Yesterday church was a bit off kilter for me.

I had scheduled “The King of Love” by Edward Bairstow. This is a hoary old anglican type choir/organ piece. I have been working on with with the choir for weeks, but rehearsal attendance has been sporadic. I had a completely different group on Sunday than in any rehearsal in the last month.


This group is used to pulling itself together at the last minute and then singing very loudly. Both things drive me a little crazy as a choir director and I have been working against it.

One woman actually left during the pregame rehearsal never to return. I though I offended her with running the pre-game rehearsal past her personal limit for practicing in the church (two choir members have complained loudly that the choir should not be rehearsing right up until time for church. Which is something we actually never do. Because if we rehearse late, we still wait a bit until starting church to give the requisite time for everyone to settle down for prayer. Even though I have said this to these people, it doesn’t seem meet their personal criteria for how it should be done.)

I found out later that she was ill.

During church I had a series of mishaps. Very small ones but still disconcerting. Little mistimings on my part which usually I can pull off pretty gracefully. But not yesterday.

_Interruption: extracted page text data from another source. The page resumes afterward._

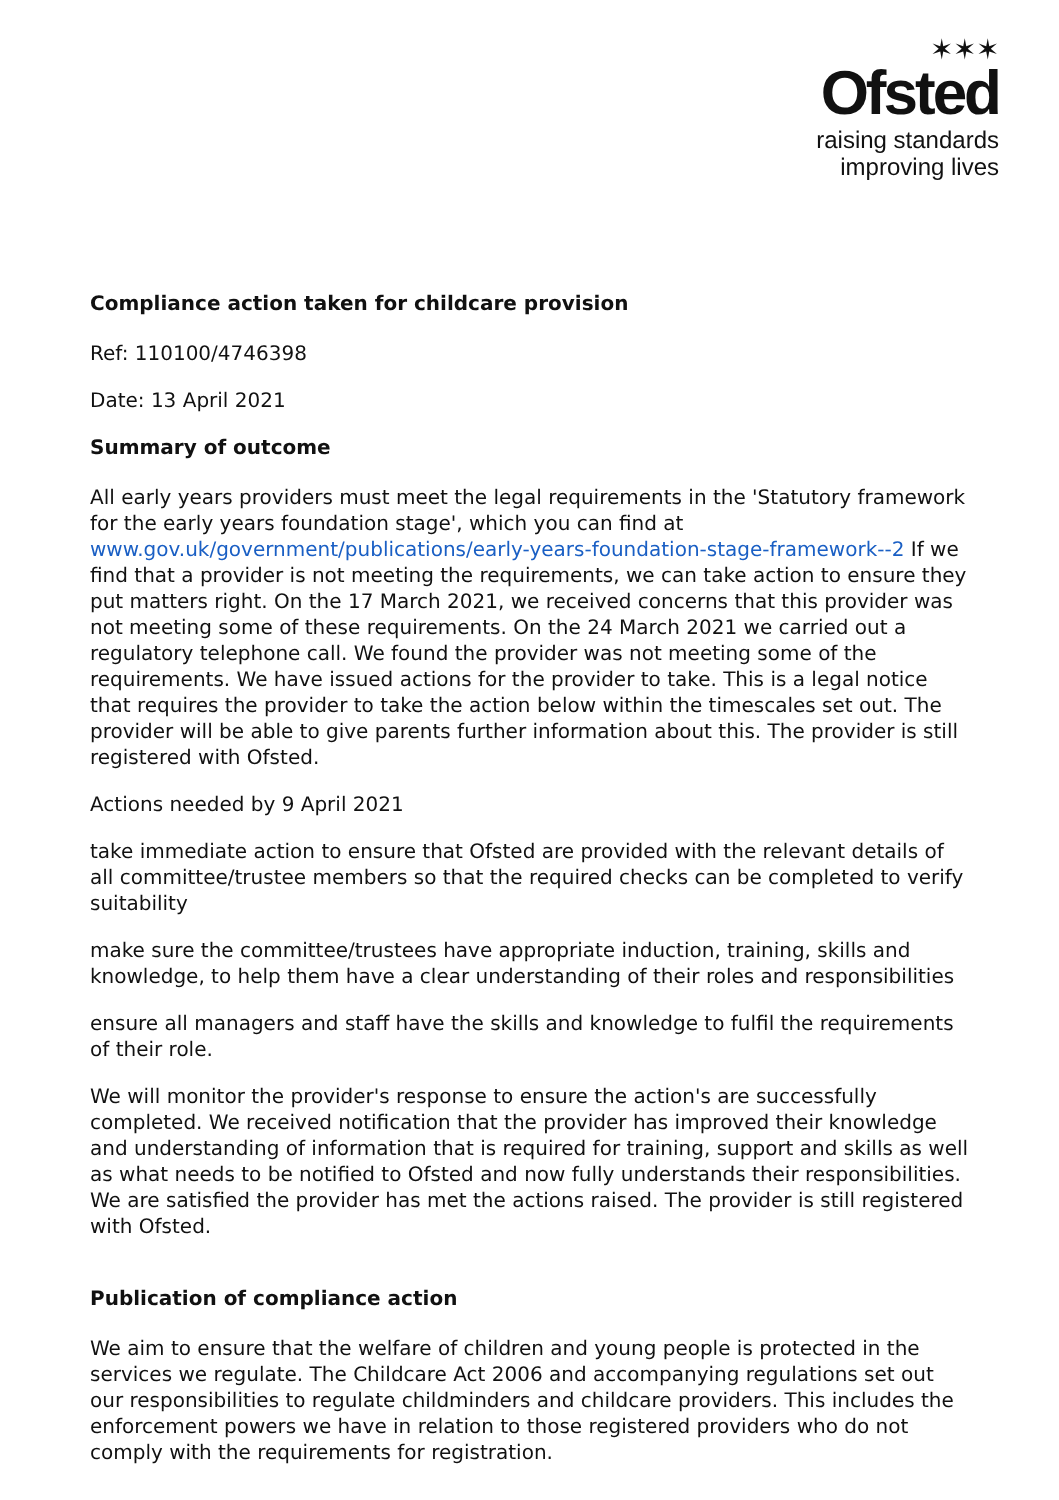✶✶✶
Ofsted
raising standards
improving lives
Compliance action taken for childcare provision
Ref: 110100/4746398
Date: 13 April 2021
Summary of outcome
All early years providers must meet the legal requirements in the 'Statutory framework for the early years foundation stage', which you can find at www.gov.uk/government/publications/early-years-foundation-stage-framework--2 If we find that a provider is not meeting the requirements, we can take action to ensure they put matters right. On the 17 March 2021, we received concerns that this provider was not meeting some of these requirements. On the 24 March 2021 we carried out a regulatory telephone call. We found the provider was not meeting some of the requirements. We have issued actions for the provider to take. This is a legal notice that requires the provider to take the action below within the timescales set out. The provider will be able to give parents further information about this. The provider is still registered with Ofsted.
Actions needed by 9 April 2021
take immediate action to ensure that Ofsted are provided with the relevant details of all committee/trustee members so that the required checks can be completed to verify suitability
make sure the committee/trustees have appropriate induction, training, skills and knowledge, to help them have a clear understanding of their roles and responsibilities
ensure all managers and staff have the skills and knowledge to fulfil the requirements of their role.
We will monitor the provider's response to ensure the action's are successfully completed. We received notification that the provider has improved their knowledge and understanding of information that is required for training, support and skills as well as what needs to be notified to Ofsted and now fully understands their responsibilities. We are satisfied the provider has met the actions raised. The provider is still registered with Ofsted.
Publication of compliance action
We aim to ensure that the welfare of children and young people is protected in the services we regulate. The Childcare Act 2006 and accompanying regulations set out our responsibilities to regulate childminders and childcare providers. This includes the enforcement powers we have in relation to those registered providers who do not comply with the requirements for registration.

I had scheduled a devilishly difficult (for me) prelude. Often my hardest pieces don’t sound hard. This was one of those. It was based on the tune the anthem was based on and was by another English pastoral composer (like Bairstow) named Henry Ley. I probably shouldn’t have scheduled it. I had a perfectly good piece by another anglican Alec Wyton based on the same tune. I just thought it would be cool to have two English pastoral pieces in the same service.

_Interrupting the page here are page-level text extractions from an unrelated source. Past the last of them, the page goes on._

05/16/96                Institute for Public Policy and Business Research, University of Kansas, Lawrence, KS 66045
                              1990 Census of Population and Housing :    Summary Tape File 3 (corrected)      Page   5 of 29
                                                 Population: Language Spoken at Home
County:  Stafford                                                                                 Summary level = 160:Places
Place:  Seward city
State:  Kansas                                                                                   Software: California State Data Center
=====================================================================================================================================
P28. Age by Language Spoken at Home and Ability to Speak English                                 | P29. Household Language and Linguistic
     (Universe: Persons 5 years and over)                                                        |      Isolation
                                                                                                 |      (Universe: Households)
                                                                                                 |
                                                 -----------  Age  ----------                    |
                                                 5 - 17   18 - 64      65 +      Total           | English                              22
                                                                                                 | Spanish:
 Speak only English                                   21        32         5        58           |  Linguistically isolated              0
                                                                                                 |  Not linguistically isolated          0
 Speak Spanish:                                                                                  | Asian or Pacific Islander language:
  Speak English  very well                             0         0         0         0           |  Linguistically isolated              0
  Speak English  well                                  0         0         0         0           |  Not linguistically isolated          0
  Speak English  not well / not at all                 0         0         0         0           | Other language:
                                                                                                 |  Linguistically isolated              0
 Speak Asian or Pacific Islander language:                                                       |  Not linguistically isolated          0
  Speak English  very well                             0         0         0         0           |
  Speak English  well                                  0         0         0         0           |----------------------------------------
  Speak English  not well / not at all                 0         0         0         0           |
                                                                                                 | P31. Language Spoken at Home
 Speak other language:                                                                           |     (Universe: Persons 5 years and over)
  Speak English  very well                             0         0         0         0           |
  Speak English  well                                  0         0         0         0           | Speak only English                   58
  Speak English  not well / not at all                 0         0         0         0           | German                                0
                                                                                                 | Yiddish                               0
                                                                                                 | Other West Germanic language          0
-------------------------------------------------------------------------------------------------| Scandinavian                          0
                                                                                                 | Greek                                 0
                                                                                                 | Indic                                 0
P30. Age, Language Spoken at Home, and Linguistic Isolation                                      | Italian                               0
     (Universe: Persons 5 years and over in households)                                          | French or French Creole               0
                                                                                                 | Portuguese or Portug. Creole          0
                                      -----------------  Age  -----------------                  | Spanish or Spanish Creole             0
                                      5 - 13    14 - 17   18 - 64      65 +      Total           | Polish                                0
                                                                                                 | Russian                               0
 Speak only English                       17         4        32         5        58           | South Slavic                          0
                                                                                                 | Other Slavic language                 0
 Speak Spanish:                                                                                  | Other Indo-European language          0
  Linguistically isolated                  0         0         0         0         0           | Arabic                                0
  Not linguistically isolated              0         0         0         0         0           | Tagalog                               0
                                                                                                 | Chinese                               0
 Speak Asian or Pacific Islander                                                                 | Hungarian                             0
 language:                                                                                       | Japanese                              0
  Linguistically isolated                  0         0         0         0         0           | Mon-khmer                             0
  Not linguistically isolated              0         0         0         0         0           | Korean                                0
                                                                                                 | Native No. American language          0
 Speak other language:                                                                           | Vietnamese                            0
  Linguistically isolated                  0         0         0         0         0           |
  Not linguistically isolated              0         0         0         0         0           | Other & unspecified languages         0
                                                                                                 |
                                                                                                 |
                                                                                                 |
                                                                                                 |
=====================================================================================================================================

So I was practicing this one right up until the last minute. As often happens the sections I worked on went pretty well, but I managed to blow other sections. Ahem.

Then during the anthem, I missed pushing a general stop and had to increase the organ sound with the crescendo pedal. This usually works but the anthem winds down at the end and Bairstow ends with the same quiet flute solo he began. As I pushed down the crescendo pedal I thought with horror, “Omigod, now how am I going to transition back to the correct sounds?” I managed to do this. But of course it wasn’t as graceful as what I had planned.

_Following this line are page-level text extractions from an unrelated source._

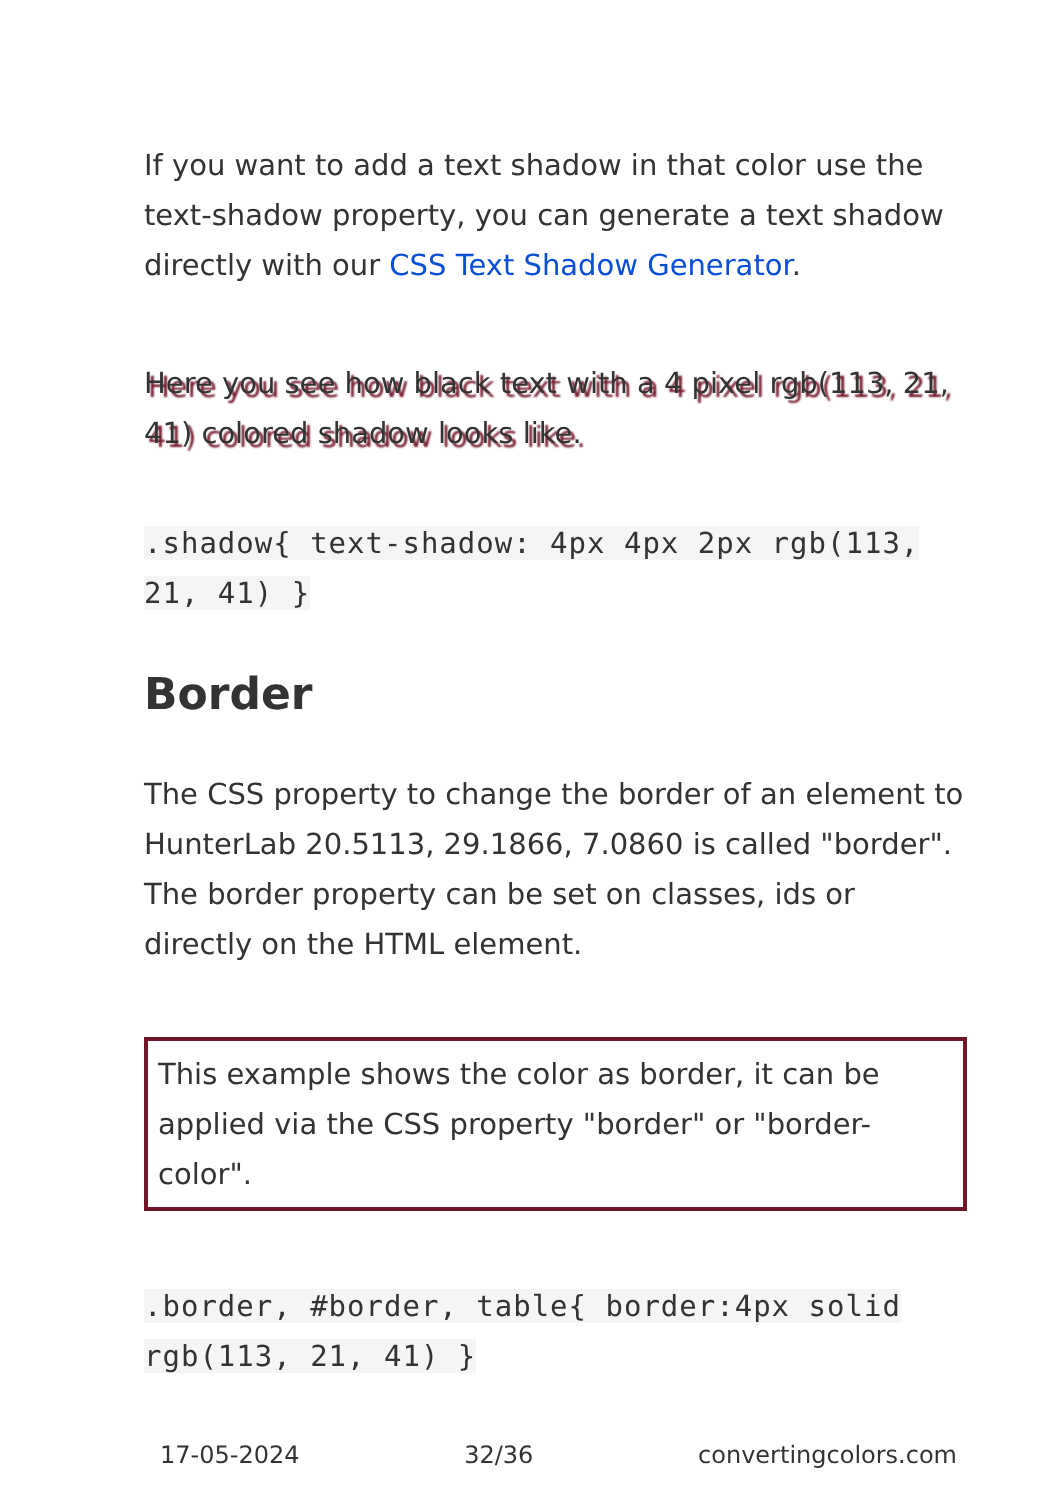If you want to add a text shadow in that color use the text-shadow property, you can generate a text shadow directly with our CSS Text Shadow Generator.
Here you see how black text with a 4 pixel rgb(113, 21, 41) colored shadow looks like.
.shadow{ text-shadow: 4px 4px 2px rgb(113, 21, 41) }
Border
The CSS property to change the border of an element to HunterLab 20.5113, 29.1866, 7.0860 is called "border". The border property can be set on classes, ids or directly on the HTML element.
This example shows the color as border, it can be applied via the CSS property "border" or "border-color".
.border, #border, table{ border:4px solid rgb(113, 21, 41) }
17-05-2024 32/36 convertingcolors.com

I take pride in my ability to play organ and conduct at the same time. It’s something I was taught to do by my teacher Ray Ferguson (and he was taught to do by his teacher Helmut Walcha).


The problem I have with my present crew of singers is they don’t always watch me. So I have my hands full just trying to conduct them. When I am conducting from the console I am further away and have less of a range of possible gestures.

Everything came off okay. It usually does. But I like to work a bit beyond doing okay and actually have some musical moments.

The postlude was by William Walond. I mention it here because once again the bulletin was fucked up and my postlude (inadvertently?) omitted.

Ah well.

Today I have nothing scheduled. I think I need a bit of time off.